How Big a Corporate Disaster Is Needed?
Hindsight--it’s all the rage in Washington. But though the story of the missed terrorism warning signals is eating up all the headlines, there is another story of warning signs being ignored by our elected officials that’s getting hardly any ink.
Here are a few of those signs: In the last two years, more than 400 public companies--including Enron, Global Crossing and Kmart--have declared bankruptcy. Two million Americans have lost their jobs. Four trillion dollars in market value has been lost on Wall Street. And each day brings a fresh, stomach-turning revelation of the rampant corruption infecting corporate America. Despite these ominous flashing red lights, it now appears almost certain that no real reform legislation will come out of Congress before the November elections. And that means fresh disasters down the road.
It’s a textbook case of special interests triumphing over the public interest. The biggest winners are those veteran Washington arm-twisters, the powerful--and well-funded--accounting and financial services lobbies. That’s right, the same folks who helped bring us this mess by relentlessly chipping away at the rules and regulations governing their industries are now ensuring that any efforts to clean things up will be thwarted.
The latest example of their sinister handiwork is the sudden shelving of Senate Banking Committee Chairman Paul S. Sarbanes’ accounting reform bill, a muscular measure that would have strengthened the Securities and Exchange Commission, restricted accounting firms’ ability to double-dip as consultants and auditors for the same client and imposed stringent conflict-of-interest rules on the investment banking world.
Instead, the bill is in a deep coma and not expected to survive, having been pummeled to within an inch of its legislative life by a goon squad of finance lobbyists and their No. 1 Senate enforcer, Phil Gramm (R-Texas).
First, the lobbyists brought out the rhetorical brass knuckles, issuing an “action alert” that Sarbanes’ bill “could result in serious, harmful consequences for capital markets and American business.” The warning on a pack of cigarettes is less alarmist. Then Gramm pulled out his copy of Robert’s Rules of Parliamentary Obstruction and went to work--pressing Chairman Sarbanes (D-Md.) to hold more hearings on the bill, even though the Banking Committee had already held 10 since Feb. 12, and offering scores of last-minute amendments. It was democracy at its worst.
It should come as no surprise that, according to the Center for Responsive Politics, the accounting industry has already doled out $5.2million in 2002 campaign contributions--with $293,196 of that going to 16 of the 21 members of the Senate Banking Committee, including $37,500 to Gramm.
It was this generous spreading of financial manure that doomed an earlier effort, led by then-SEC Chairman Arthur Levitt, to bar accounting firms from serving as both incorruptible auditor and smarmy sales help for the same company. And it was the same financial industry lobbying muscle that over the last decade pushed through legislation gutting so many of the regulations designed to bring accountability to our complex free market system.
Meanwhile, the White House seems less than eager to put a reform bill on the president’s desk. Apparently, the post-Enron panic that inspired the president to propose a 10-point plan that included a reform of accounting standards has subsided.
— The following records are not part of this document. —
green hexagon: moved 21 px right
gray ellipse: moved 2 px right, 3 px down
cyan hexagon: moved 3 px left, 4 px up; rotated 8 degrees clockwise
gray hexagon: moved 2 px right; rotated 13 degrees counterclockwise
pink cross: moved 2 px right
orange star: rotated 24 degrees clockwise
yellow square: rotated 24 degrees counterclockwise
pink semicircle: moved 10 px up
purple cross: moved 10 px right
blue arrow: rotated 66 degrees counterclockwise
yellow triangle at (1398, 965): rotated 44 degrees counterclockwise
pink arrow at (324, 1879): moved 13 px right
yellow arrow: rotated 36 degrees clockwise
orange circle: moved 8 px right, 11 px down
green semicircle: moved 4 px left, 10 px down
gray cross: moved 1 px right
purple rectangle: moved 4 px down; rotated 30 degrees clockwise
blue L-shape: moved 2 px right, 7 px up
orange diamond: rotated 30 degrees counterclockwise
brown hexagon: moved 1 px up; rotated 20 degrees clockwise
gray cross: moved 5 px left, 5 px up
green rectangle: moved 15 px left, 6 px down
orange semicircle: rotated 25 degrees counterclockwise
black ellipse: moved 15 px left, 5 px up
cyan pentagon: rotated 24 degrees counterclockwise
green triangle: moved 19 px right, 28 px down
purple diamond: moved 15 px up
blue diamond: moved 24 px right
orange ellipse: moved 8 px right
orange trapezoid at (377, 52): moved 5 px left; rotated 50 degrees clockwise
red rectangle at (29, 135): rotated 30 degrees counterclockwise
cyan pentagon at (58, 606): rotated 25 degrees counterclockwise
Or maybe the administration’s current do-nothing posture has something to do with the revelation this week that the SEC is investigating whether Halliburton Co., which had Vice President Dick Cheney as its chief executive from 1995 to 2000, used questionable accounting practices to pump up its bottom line.
“It is unlikely,” Sen. Jon Corzine (D-N.J.), a Banking Committee member championing reform, said this week, “that we will get strong reform unless there is a new event that captures the [public] imagination.”
You mean the largest corporate bankruptcy in history and the parade of corruption that has followed weren’t big enough?
That’s like saying the events of Sept. 11 were not enough, that we have to wait for the next horrific attack before we get serious about taking on terrorism.
Do we have to wait for another 400 companies to go belly up and 2million more Americans to lose their jobs before our leaders heed the warning signals and make passing the post-Enron reforms a top priority? How about a little foresight to go along with the heaping helping of hindsight that Washington is serving up?